Google has kicked off an effort to make it easier to build secure applications using an open source framework for confidential computing, which enables encrypted data to be processed inline by an application without ever requiring the data to be decrypted.
Asylo is an open-source framework and SDK for developing applications that run in multiple instances of these trusted execution environments (TEEs), said Rob Sadowski, Google Cloud Trust and security marketing lead. TEEs are designed to prevent cyberattacks targeting operating systems, hypervisors, drivers and firmware.
Asylo makes it possible for developers to build confidential computing applications that can be ported across multiple types of processors. Version 0.2 of Asylo will offer an SDK and tools to help developers create portable enclave applications.

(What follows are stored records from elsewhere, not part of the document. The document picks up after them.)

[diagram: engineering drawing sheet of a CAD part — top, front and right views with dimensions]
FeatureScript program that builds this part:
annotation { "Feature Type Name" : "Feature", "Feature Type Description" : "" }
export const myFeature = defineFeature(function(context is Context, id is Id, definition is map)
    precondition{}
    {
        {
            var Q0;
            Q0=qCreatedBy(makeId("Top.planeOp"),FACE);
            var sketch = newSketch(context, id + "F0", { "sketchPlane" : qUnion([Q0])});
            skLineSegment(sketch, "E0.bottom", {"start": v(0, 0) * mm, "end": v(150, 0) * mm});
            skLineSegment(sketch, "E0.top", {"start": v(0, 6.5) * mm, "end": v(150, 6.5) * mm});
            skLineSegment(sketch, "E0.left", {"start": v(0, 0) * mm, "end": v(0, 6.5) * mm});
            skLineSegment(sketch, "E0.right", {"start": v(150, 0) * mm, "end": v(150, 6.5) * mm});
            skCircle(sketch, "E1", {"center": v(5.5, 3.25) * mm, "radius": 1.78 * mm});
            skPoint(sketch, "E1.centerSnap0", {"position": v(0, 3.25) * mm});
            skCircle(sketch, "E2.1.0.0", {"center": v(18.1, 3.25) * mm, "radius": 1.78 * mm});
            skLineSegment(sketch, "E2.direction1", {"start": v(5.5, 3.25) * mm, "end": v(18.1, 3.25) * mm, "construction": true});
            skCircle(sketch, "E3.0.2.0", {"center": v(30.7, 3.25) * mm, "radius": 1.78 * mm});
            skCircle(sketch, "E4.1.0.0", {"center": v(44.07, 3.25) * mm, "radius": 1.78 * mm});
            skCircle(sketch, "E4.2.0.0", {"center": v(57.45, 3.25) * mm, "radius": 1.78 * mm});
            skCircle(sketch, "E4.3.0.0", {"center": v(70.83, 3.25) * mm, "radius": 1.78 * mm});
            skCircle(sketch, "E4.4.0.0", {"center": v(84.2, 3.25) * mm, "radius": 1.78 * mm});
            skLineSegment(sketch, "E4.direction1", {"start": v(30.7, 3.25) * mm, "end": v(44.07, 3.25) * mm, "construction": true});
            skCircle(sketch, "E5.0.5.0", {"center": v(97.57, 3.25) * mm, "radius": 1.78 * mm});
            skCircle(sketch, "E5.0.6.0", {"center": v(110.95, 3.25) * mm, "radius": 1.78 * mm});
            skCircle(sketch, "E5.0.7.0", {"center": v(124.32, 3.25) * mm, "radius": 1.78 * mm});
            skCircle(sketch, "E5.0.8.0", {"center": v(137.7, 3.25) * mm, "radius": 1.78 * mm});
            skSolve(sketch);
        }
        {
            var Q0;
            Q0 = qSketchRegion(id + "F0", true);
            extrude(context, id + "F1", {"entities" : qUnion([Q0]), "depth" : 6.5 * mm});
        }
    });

In the future, Google plans to provide the ability to run existing applications in a TEE using an Asylo container. Asylo will be compatible with the Kubernetes container orchestration engine and the Istio services mesh, which Google has played a leading role in developing.
Multiple processors have extended their instruction sets to enable confidential computing, but developers have been required to master the nuances of each of those extensions. Each application also winds up being locked into those extensions. Google is working to ensure Asylo will be compatible with AMD Secure Encryption Virtualization (SEV) technology, Intel Software Guard Extensions (Intel SGX) and other similar extensions to hardware platforms.
Sadowski said an open source framework that makes it easier to build secure applications also represents a significant advancement for DevSecOps. Today, constructing confidential computing applications is simply too painstaking and time-consuming for most developers to master. A framework for building secure applications provides a high level of abstraction that is easier to master.
Google is not recommending that every application going forward should include confidential computing functions. There are still significant application performance trade-offs to be considered. But there is an increasing number of applications in which data security issues will trump those performance concerns.
Most developers don’t set out to build insecure applications. Arguably, IT vendors have simply made it too difficult. A framework that enables applications that run in TEEs to be built more easily is likely to be received well by developers and cybersecurity professionals alike, as cybercriminals are taking advantage of advanced vulnerability scanning tools to identify potential exploits up and down the entire computing stack, including unpatched operating systems and firmware.
It’s too early to say how much mainstream adoption of confidential computing there will be. Most of its usage has been limited to government agencies and financial services organizations that have enough budget dollars to build, maintain and run these applications. Asylo should go a long way toward making TEEs more accessible to the average developer in a way that should lift much of the burden put on DevSecOps teams, who today struggle to secure data strewn across the extended enterprise.